**WHAT TO PRODUCE:** Could you filter the records below down to the lines that include the word "ceiling"?

#### DATA RECORDS ####

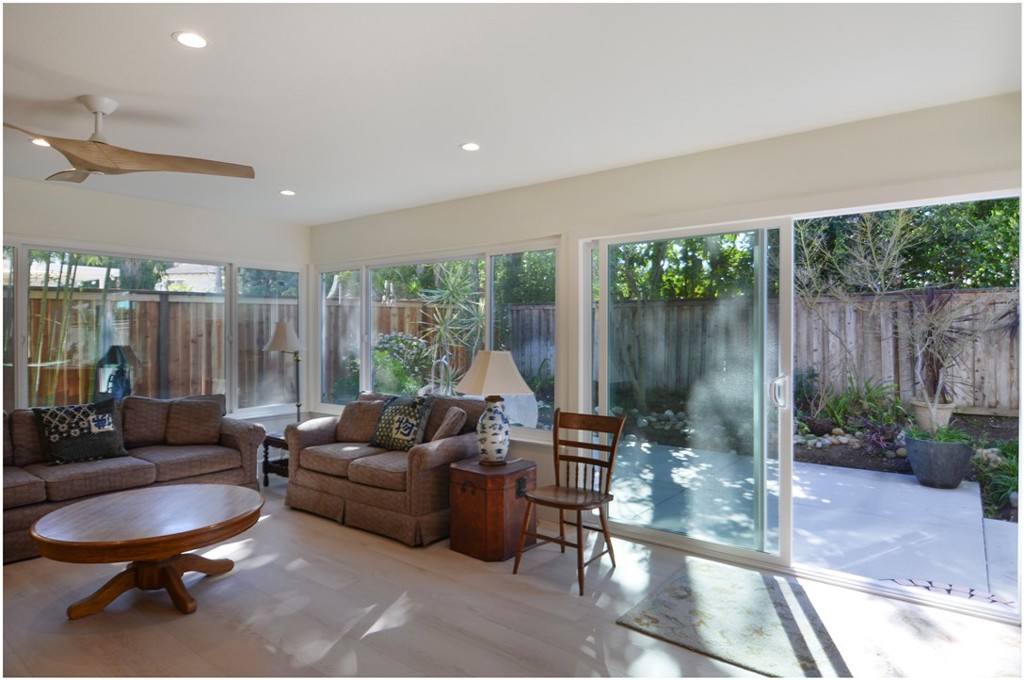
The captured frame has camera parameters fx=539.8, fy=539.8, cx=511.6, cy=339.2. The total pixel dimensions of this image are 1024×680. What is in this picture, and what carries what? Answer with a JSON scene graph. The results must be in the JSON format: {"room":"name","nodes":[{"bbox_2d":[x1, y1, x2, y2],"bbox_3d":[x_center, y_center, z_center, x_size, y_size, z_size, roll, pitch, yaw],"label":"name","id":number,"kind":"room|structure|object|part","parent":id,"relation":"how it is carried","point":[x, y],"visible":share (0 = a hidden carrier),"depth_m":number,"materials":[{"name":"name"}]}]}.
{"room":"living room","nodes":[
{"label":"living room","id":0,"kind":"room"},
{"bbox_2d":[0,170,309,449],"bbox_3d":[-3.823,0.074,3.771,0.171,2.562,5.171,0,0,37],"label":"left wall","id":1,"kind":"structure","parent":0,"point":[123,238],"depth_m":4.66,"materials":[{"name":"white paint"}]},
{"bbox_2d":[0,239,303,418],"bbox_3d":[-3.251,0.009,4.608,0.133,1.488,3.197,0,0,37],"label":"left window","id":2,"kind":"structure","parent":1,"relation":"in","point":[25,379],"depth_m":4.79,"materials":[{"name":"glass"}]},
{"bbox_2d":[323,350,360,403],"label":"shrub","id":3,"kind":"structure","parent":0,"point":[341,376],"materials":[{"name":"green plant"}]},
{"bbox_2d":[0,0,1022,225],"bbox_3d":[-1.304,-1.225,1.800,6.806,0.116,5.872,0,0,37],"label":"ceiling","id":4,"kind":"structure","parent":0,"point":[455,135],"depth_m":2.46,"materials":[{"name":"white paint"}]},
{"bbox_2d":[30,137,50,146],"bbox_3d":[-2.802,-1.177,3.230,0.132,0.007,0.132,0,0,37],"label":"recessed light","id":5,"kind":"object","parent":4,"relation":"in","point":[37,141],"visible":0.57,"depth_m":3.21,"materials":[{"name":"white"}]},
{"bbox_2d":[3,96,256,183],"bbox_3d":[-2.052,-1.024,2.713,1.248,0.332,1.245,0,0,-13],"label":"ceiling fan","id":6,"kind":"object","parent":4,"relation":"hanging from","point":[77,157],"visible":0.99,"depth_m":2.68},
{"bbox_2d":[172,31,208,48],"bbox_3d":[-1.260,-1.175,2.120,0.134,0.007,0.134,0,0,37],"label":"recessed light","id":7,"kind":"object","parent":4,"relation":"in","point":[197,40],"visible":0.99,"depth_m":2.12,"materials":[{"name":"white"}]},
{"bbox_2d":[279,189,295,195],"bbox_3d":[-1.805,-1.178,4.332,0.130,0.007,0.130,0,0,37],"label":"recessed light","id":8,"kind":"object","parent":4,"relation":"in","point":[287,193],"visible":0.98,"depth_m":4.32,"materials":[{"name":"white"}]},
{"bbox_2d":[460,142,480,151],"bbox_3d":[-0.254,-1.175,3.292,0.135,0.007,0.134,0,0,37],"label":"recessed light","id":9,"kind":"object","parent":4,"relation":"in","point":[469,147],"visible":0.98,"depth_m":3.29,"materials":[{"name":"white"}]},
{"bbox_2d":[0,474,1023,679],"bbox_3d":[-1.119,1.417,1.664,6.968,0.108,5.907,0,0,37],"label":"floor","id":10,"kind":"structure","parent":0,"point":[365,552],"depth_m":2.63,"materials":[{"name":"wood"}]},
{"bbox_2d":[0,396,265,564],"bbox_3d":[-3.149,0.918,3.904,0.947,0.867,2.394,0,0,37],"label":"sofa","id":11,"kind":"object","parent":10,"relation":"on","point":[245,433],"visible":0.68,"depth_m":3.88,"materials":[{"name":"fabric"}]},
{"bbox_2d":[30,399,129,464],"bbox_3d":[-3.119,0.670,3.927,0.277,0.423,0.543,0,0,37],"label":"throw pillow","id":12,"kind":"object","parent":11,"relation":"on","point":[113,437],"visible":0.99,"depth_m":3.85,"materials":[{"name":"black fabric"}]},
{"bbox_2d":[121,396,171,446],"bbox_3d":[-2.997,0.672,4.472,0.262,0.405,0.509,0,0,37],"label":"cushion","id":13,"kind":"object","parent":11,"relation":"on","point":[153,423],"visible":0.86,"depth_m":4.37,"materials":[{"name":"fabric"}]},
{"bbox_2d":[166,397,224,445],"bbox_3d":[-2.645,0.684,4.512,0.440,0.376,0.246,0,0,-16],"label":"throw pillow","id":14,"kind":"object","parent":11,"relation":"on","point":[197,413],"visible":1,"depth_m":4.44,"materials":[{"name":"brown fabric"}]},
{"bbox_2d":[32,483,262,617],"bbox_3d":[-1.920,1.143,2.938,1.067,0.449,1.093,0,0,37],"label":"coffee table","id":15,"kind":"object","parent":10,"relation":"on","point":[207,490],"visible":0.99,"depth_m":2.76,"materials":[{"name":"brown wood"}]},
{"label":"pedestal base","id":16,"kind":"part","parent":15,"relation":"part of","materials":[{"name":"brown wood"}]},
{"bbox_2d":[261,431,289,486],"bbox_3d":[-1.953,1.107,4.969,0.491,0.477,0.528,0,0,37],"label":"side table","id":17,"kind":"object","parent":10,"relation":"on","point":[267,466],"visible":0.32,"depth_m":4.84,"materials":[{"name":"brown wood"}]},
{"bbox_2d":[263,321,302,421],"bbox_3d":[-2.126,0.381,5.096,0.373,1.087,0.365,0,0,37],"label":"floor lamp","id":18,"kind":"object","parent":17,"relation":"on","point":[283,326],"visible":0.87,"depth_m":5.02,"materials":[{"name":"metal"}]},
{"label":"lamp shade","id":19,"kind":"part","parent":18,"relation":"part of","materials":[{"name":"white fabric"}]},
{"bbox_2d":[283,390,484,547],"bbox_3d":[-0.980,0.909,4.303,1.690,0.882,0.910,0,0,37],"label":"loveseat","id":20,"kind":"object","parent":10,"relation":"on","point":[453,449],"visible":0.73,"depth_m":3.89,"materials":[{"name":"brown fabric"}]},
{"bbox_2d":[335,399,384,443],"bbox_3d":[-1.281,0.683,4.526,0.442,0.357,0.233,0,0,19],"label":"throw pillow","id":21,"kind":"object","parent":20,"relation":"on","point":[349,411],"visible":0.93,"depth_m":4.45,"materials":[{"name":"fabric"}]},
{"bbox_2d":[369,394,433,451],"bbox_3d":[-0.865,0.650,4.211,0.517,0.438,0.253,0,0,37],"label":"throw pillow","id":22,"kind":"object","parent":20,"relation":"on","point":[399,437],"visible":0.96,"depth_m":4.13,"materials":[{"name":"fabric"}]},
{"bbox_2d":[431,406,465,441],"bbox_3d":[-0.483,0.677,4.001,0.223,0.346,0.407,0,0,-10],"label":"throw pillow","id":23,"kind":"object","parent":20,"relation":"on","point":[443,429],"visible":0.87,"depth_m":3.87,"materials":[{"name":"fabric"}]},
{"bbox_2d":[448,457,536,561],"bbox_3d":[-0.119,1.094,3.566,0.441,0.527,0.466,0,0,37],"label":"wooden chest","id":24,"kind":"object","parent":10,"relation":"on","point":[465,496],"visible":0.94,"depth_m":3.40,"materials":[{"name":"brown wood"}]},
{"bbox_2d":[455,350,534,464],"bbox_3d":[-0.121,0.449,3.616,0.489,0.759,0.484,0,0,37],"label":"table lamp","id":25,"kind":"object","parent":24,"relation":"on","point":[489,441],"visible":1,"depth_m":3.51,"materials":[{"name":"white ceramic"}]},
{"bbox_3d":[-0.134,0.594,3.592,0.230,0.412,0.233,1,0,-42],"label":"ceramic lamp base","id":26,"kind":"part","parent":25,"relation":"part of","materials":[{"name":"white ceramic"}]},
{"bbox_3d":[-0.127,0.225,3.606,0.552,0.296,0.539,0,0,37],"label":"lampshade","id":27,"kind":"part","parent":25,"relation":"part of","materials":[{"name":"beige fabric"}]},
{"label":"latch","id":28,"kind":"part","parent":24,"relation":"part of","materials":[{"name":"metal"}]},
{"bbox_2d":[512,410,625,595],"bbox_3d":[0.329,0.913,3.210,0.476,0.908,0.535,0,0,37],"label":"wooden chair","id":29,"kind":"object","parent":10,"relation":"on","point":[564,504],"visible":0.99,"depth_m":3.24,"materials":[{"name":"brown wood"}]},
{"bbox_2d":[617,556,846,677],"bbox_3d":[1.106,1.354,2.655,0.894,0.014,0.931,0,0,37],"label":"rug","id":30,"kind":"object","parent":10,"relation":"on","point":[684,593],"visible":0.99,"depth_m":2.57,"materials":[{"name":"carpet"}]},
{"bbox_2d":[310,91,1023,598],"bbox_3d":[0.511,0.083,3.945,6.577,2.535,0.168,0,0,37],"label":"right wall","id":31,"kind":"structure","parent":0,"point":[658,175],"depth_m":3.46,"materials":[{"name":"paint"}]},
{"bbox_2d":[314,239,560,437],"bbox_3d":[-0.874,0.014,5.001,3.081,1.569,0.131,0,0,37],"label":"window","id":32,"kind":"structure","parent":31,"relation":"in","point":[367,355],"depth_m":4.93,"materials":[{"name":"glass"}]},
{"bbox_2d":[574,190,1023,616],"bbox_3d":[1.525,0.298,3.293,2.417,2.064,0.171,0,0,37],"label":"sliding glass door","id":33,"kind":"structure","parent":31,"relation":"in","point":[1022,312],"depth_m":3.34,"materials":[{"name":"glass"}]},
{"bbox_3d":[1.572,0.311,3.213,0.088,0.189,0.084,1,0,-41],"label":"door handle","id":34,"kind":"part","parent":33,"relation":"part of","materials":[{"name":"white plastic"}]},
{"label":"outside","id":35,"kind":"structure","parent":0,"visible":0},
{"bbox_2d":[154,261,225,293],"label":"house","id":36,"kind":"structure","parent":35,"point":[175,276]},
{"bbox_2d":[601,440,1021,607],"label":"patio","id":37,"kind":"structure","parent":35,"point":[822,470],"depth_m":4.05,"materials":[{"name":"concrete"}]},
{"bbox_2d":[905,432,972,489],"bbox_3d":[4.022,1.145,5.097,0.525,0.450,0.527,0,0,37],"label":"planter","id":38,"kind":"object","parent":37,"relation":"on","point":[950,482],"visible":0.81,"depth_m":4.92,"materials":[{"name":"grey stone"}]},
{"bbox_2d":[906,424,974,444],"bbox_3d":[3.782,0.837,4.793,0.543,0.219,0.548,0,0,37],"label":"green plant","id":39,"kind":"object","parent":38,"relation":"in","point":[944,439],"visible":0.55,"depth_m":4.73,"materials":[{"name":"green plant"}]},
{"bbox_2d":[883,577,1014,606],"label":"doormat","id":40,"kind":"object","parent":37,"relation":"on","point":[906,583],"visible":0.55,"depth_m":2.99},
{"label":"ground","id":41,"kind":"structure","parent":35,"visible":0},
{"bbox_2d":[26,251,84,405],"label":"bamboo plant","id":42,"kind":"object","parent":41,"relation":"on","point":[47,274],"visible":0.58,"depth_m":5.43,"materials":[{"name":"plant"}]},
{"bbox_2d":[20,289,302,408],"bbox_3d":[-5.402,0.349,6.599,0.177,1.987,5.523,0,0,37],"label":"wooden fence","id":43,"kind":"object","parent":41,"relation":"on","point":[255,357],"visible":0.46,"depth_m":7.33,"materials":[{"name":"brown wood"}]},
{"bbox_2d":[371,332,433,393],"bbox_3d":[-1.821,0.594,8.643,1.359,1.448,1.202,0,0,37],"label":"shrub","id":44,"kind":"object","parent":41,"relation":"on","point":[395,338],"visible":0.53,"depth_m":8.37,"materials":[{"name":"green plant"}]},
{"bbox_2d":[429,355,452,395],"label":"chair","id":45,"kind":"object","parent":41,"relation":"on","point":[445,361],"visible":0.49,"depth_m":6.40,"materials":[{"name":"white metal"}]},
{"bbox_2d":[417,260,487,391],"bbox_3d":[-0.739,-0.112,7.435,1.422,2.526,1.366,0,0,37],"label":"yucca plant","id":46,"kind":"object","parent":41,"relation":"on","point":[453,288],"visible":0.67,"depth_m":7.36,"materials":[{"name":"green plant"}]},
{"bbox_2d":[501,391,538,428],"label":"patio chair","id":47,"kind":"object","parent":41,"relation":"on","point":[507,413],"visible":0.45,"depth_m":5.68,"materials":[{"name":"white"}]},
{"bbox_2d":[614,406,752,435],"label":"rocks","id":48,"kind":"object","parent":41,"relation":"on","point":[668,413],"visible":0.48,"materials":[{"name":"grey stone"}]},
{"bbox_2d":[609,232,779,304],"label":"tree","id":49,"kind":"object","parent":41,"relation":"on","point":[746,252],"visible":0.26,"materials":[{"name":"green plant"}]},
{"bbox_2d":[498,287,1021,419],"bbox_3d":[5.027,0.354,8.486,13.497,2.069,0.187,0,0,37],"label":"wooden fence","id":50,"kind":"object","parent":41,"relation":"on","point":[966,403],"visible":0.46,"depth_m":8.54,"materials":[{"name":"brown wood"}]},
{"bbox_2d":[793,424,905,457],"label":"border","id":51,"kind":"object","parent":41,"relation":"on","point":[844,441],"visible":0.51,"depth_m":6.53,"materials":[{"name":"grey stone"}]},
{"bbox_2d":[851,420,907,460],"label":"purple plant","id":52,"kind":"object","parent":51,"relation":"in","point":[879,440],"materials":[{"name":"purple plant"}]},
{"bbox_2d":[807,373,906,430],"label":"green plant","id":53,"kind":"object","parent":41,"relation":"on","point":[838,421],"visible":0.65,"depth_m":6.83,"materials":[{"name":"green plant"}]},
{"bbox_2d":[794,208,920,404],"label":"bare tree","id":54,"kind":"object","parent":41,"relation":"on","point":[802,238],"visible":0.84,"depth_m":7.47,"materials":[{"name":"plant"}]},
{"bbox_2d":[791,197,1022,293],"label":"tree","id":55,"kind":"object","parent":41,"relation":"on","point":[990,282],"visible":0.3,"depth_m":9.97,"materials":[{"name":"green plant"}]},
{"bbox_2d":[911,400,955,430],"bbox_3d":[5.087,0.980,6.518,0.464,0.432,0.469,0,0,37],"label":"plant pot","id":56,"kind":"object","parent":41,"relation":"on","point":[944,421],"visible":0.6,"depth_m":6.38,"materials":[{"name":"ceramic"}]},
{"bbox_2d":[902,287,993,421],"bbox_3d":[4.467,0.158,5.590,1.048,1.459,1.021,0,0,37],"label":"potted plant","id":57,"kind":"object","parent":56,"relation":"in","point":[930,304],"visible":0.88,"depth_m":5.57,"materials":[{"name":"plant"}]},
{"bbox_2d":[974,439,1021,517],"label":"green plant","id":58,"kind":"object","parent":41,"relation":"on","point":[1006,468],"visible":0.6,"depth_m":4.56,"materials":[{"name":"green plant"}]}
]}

####

**ANSWER BELOW:**
{"bbox_2d":[0,0,1022,225],"bbox_3d":[-1.304,-1.225,1.800,6.806,0.116,5.872,0,0,37],"label":"ceiling","id":4,"kind":"structure","parent":0,"point":[455,135],"depth_m":2.46,"materials":[{"name":"white paint"}]},
{"bbox_2d":[3,96,256,183],"bbox_3d":[-2.052,-1.024,2.713,1.248,0.332,1.245,0,0,-13],"label":"ceiling fan","id":6,"kind":"object","parent":4,"relation":"hanging from","point":[77,157],"visible":0.99,"depth_m":2.68},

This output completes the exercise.